### Directive 1
Answer these questions from the events page below:
(a) On what date is Robert Rowland Smith's lecture?
(b) Which newspaper praised Breakfast with Socrates?
(c) What time does An Evening with Ben Judd begin?

### Text segment
---+---

Feb 25th: Preview: Bicentenary Art Show: Fourteen Interventions

Feb 26th: Bicentenary Reception Evening

March 1st: An Evening with Iain Sinclair and Brian Catling

March 3rd: An Evening with Ben Judd

March 4th: Lecture: Jonathon Jones on The Visions of Leonardo Da Vinci (and a Memory of his Childhood)


March 17th: Lecture: Robert Rowland Smith on The Philosophy of Everyday Life

March 29th: Lecture: David Eagleman on Why I am a 'Possibilian'

Many more events to be announced...

Bicentenary 2010

Robert Rowland Smith

Thursday 17th March 2010

Swedenborg Hall

The Swedenborg Society is commemorating its bicentenary year throughout 2010. We are pleased to present speaker Robert Rowland Smith, lecturing on the 17th March.

Robert is a writer on philosophy, psychoanalysis and literature in the context of 'everyday life'. A prize fellow of All Saints College, Oxford, Robert has written academic books including Derrida and Autobiography (1995) and Death Drive: Freudian Hauntings in Literature and Art (2010). Robert is also on the faculty of The School of Life, an institution founded by fellow philsopher Alain De Botton, to promote 'ideas to live by'. His most recent work, Breakfast with Socrates explores these ideas in an academic context.

Breakfast with Socrates: the Philosophy of Everyday Life was published  in 2009 to critical acclaim; the Financial Times hailed it as 'philosophy made accessible and applied to the quotidien', a book which 'manages to be funny without underestimating the reader'. It will appear in translation around the world this year. Following the success of Breakfast with Socrates, Robert has been commissioned to write another work in a similar vein; Driving with Plato: the Meaning of Life's Milestones is to be published this year.

Booking for this event is highly recommended! Please contact nora@swedenborg.org.uk or + 44 (0)207 7405 7986 if you would like to attend.



News

Volunteer for our art show

On the 25th February, Swedenborg House will be opened up to the public, as Swedenborg House: Fourteen Interventions gets underway. We need help with invigilating the rooms during the day time from the 26th Feb - 5th March. We are therefore requesting for volunteers from our mailing list. Volunteers receive limited edition gifts - and lots of complementary tea and/or coffee. If you are interested in helping out, please let me know! Email nora@swedenborg.org.uk or phone +44 (0)207 405 986 with your contact details.

Event

An Evening with Ben Judd

Concerning the Difference between the Delights of Pleasure and True Happiness

3rd March 2010

6:30 pm

Swedenborg Hall

No Admission Fee

As part of Swedenborg House: Fourteen Interventions, we will welcome the artist Ben Judd to stage a performance in Swedenborg Hall. Ben Judd's artwork attempts to perform a system of belief - whilst also portraying the ambiguities and uncertainties inherent in the process of believing. His performance on the 3rd March will integrate maxims from Swedenborg's work with ritualistic behaviour, improvisation and song. The audience will be far from disassociated from the performers; spectators should also experience the complexities of ritual and belief, immersed in a specifically constructed atmosphere in Swedenborg Hall.

---+---

### Data provided

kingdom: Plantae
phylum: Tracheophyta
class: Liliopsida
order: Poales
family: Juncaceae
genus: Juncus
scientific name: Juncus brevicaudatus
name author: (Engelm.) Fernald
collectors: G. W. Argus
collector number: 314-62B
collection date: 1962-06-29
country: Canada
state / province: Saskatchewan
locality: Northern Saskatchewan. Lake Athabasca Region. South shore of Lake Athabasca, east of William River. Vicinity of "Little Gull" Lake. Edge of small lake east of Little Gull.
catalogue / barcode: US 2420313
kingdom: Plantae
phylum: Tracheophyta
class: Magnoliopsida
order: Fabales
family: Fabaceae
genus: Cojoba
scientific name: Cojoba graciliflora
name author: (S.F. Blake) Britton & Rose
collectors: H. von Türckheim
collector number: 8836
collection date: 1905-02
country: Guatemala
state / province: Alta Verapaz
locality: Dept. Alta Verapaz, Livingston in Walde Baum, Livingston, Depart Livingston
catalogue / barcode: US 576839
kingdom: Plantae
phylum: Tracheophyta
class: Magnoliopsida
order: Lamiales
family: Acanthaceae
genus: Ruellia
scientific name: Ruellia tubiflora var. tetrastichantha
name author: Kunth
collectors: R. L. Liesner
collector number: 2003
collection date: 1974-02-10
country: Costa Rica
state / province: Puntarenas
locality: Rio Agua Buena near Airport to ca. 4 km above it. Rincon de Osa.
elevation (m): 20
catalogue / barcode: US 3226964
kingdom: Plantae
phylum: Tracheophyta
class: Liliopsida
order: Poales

---+---

### Directive 2
Pick out each line of the entries above that contains the string "barcode", matching case exactly, and copy those lines.

### Correct response 1
(a) Thursday 17th March 2010
(b) The Financial Times
(c) 6:30 pm

### Correct response 2
catalogue / barcode: US 2420313
catalogue / barcode: US 576839
catalogue / barcode: US 3226964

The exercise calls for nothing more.